Unfortunately for any of the seniors that found comfort in McCaskill’s reassurances, Foster doesn’t reach her conclusions. According to the CMS, nearly half of the cost-savings in the Senate bill that Senator McCaskill voted in favor of come from reduced payment levels for Medicare Part A and Part B. In plain words, the Senate bill relies on cutting payments for Medicare services as its primary source of funding.
McCaskill also makes the claim in her column that the Democrat’s proposed Medicare cuts will ensure that “seniors can enjoy improved benefits and continue seeing the doctors of their choice.” This statement flies directly in contradiction to the Chief Actuary of Medicare’s findings. As Foster says, the proposed payment reductions are “unreasonable” and will cause large problems for Medicare patients. Foster shows that the reduced payment rates mandated by the Senate bill will not keep up with service providers’ costs, “Thus providers for whom Medicare constitutes a substantive portion of their business could find it difficult to remain profitable and, absent legislative intervention, might end their participation in the program (possibly jeopardizing access to care for beneficiaries). Simulations by the Office of Actuary suggest that roughly 20 percent of Part A providers would become unprofitable within the 10-year projection period as a result of the productivity adjustments.” Yet, somehow, Senator McCaskill apparently believes that a 20 percent reduction in Medicare service providers will “ensure doctors are paid fairly so that seniors can keep their doctors.”

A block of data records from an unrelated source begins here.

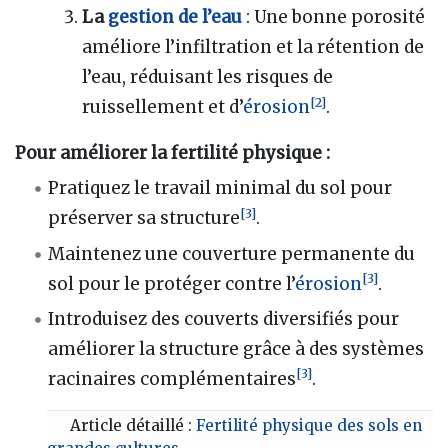
La
gestion de l’eau
: Une bonne porosité
améliore l’infiltration et la rétention de
l’eau, réduisant les risques de
[
2
]
ruissellement et d’
érosion
.
Pour améliorer la fertilité physique :
Pratiquez le travail minimal du sol pour
[
3
]
préserver sa structure
.
Maintenez une couverture permanente du
[
3
]
sol pour le protéger contre l’
érosion
.
Introduisez des couverts diversifiés pour
améliorer la structure grâce à des systèmes
[
3
]
racinaires complémentaires
.
Article détaillé :
Fertilité physique des sols en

The infeasible Medicare cuts are no small issue. If Congress merely decides to ignore them, the bill will explode the deficits. However, if the cuts remain, Medicare and Medicaid patients will find themselves increasingly unable to find service providers only compounding the issue of inadequate access to health care. To quote Senator McCaskill’s September letter to Max Baucus, if any version of the House or Senate bill becomes law, “[They] will have failed.”

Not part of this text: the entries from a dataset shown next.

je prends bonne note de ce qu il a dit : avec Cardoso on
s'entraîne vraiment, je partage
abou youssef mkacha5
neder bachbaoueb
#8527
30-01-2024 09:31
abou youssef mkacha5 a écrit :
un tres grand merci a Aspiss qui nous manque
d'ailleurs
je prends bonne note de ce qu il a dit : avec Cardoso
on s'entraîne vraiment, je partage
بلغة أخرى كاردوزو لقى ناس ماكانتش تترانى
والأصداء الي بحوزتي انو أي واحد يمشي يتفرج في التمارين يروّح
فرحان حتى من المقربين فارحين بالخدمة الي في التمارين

Senator McCaskill either cast her vote in support of the Senate health care bill out of ignorance of the bill’s true effects, or with no intention of ever keeping the pledges she made to her constituents. In December, she appeared to have taken a bold stance by joining only two other Democrats who voted against the $1.1 trillion omnibus spending bill that increased discretionary spending across the board. After she had supported the failed $787 billion economic “stimulus” package and approved President Obama’s $3.6 trillion budget, her stance against the omnibus bill was encouraging. However, the bill was never really in jeopardy of failing to pass. If it were, would McCaskill still have voted against it? Considering how quickly she threw aside every value she promoted during the health care debate in order to push a disastrous, highly partisan bill over the threshold, Senator McCaskill has a large hill to climb to prove that she actually stands for anything other than toeing the Democrat Party line.